Archive for January, 2015


Notes on Red Star OS 3.0

Updated 2016-01-04: A year after Red Star 3.0 surfaced on 31C3, 32C3 held a talk on its internals. The talk documents the official root method and some malicious components; I have updated this post accordingly.

The latest version of North Korea’s custom Linux distribution, Red Star OS – that one with the OS X style interface – has leaked onto the internet. While the individual who talked about technology in North Korea on the 31C3 conference said he didn’t see anybody using Red Star seriously, it’s a rather interesting distribution to check out.

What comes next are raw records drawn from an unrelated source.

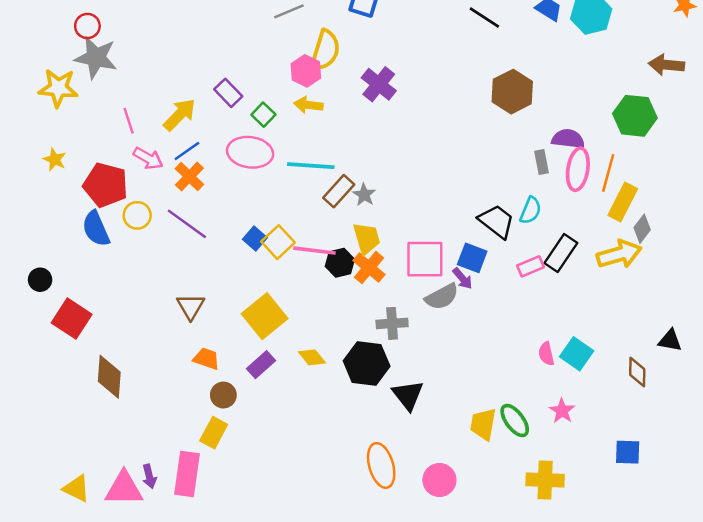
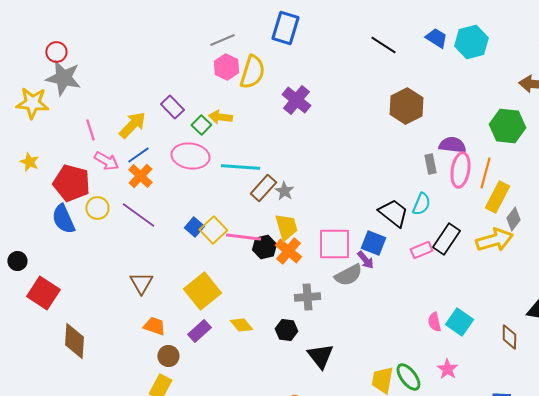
pink hexagon: (306, 71) -> (226, 67), moved
yellow arrow: (308, 105) -> (220, 117), moved
black hexagon: (367, 363) -> (286, 330), size x0.6

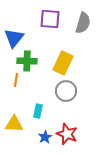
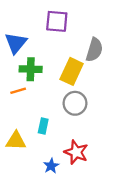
gray semicircle: (83, 23) -> (94, 50), moved
orange line: (16, 80) -> (18, 91), turned 64
blue star: (45, 137) -> (51, 166), moved

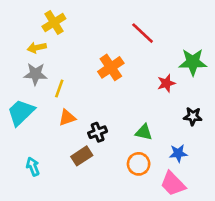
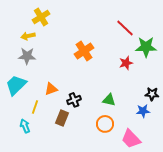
red line: (143, 33) -> (125, 28), moved
yellow line: (59, 89) -> (35, 107), moved
black star: (193, 116) -> (152, 94), moved
blue star: (178, 153) -> (143, 111), moved
brown rectangle: (82, 156) -> (62, 118), turned -35

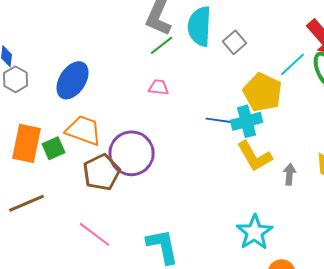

The Korean installer is quite easy to go through blind. All you need to watch out for is the network configuration, which is not set to DHCP by default. Some extras (including compilers and a LAMP stack) are available through the Customize dialog right before it starts the actual installation.

The installer (a customized version of Fedora’s Anaconda) can run in English with a modification to the ISO: in /isolinux/isolinux.cfg, replace lang=ko with lang=en on the kernel parameters. Some minor parts of the UI are images which weren’t translated. The final system will still be in Korean, but we’ll fix that later.

Red Star 3-2015-01-01-20-47-52


Obtaining root

The root user is disabled by default on Red Star. You can enable it with the /usr/sbin/rootsetting command, although I cannot verify how it works.

My old root-shell RPM is still available here for reference.



Like the installer, the system can run in English, and the included apps have English translations as well. Run the following commands as root, reboot, and the system will be in English:

sed -i 's/ko_KP/en_US/g' /etc/sysconfig/i18n
sed -i 's/ko_KP/en_US/g' /usr/share/config/kdeglobals

Thanks to davidiwharper on OSNews for the sed command.

Red Star 3-2015-01-02-13-50-04


Fixing internet

For some reason, Red Star’s iptables is set to only allow outgoing connections to certain ports. That doesn’t include DNS (North Korea’s intranet uses IP addresses only), so you can’t get a proper internet connection on Red Star. To fix that, run this command as root to clear Red Star’s default iptables rules, and reboot:

rm /etc/sysconfig/iptables

The included “Naenara Browser” is Firefox 3.5, and despite being set to browse on the North Korean intranet, it works just fine on the internet. Its language can be changed to English by disabling the Korean language pack (thanks Chocohead): go to the second-to-last menu, select the third option, go to the fourth tab, select the “(ko-KP)” add-on, click the first button to disable it, and click the button on the yellow bar to restart the browser.

Red Star 3-2015-01-02-22-23-36


Dubious components

As highlighted in the 32C3 follow-up talk, Red Star contains several shady components, including but not limited to a file watermarking service and a supposed “virus scanner”. The speakers provided instructions on how to disable these components.


Other things

  • The system seems to be dated October 2012. UPDATE: Packages as new as 2013 are in the system.
  • There appears to be a system file modification detector, which warns about modified system files when you log in. Running the installer in English was enough for it to complain about the kernel files, at least for me. To disable it, run this command as root: rm /usr/share/autostart/intcheck_kde.desktop
    • The 32C3 talk also mentions a similar service which automatically reboots the system if files related to the aforementioned malicious components are modified.
  • The disc includes a Windows executable named install.exe, which displays a dialog (actually an image lifted from the EXE resources) with two buttons. The first one displays an error, which probably tells you to boot from the DVD, and the second one closes the dialog.
    XP Pro-2015-01-08-20-20-29XP Pro-2015-01-08-20-20-55
  • Press Esc on the boot splash for verbose boot.
  • In several places, you’ll see English or South Korean locales replaced to accommodate the North Korean locales.
  • There is a surprising lack of Engrish in the included apps. One theory is that all English text was taken straight out of OS X.
  • The “Crosswin” Windows compatibility layer is a wrapper around Wine 1.2.2.